[Extracted material — start]

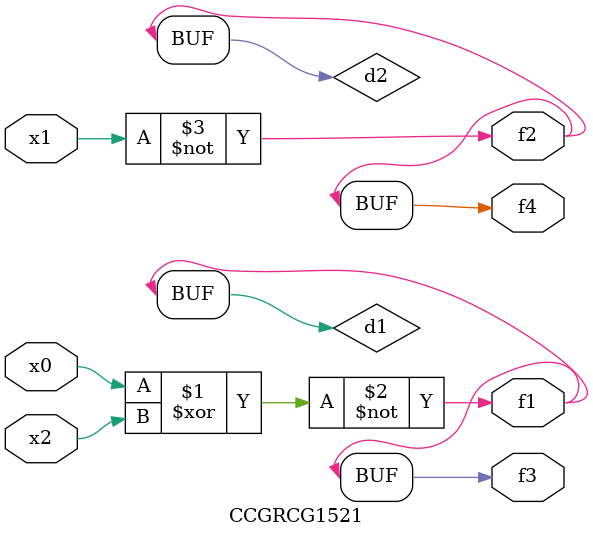
<source format=v>
module CCGRCG1521(
	input x0, x1, x2,
	output f1, f2, f3, f4
);

	wire d1, d2, d3;

	xnor (d1, x0, x2);
	nand (d2, x1);
	nor (d3, x1, x2);
	assign f1 = d1;
	assign f2 = d2;
	assign f3 = d1;
	assign f4 = d2;
endmodule

</source>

[Extracted material — finish]

◆ Task statement ◆
Look through the entries above, and wherever a line holds the string "assign", copy it.

◆ Solution below ◆
	assign f1 = d1;
	assign f2 = d2;
	assign f3 = d1;
	assign f4 = d2;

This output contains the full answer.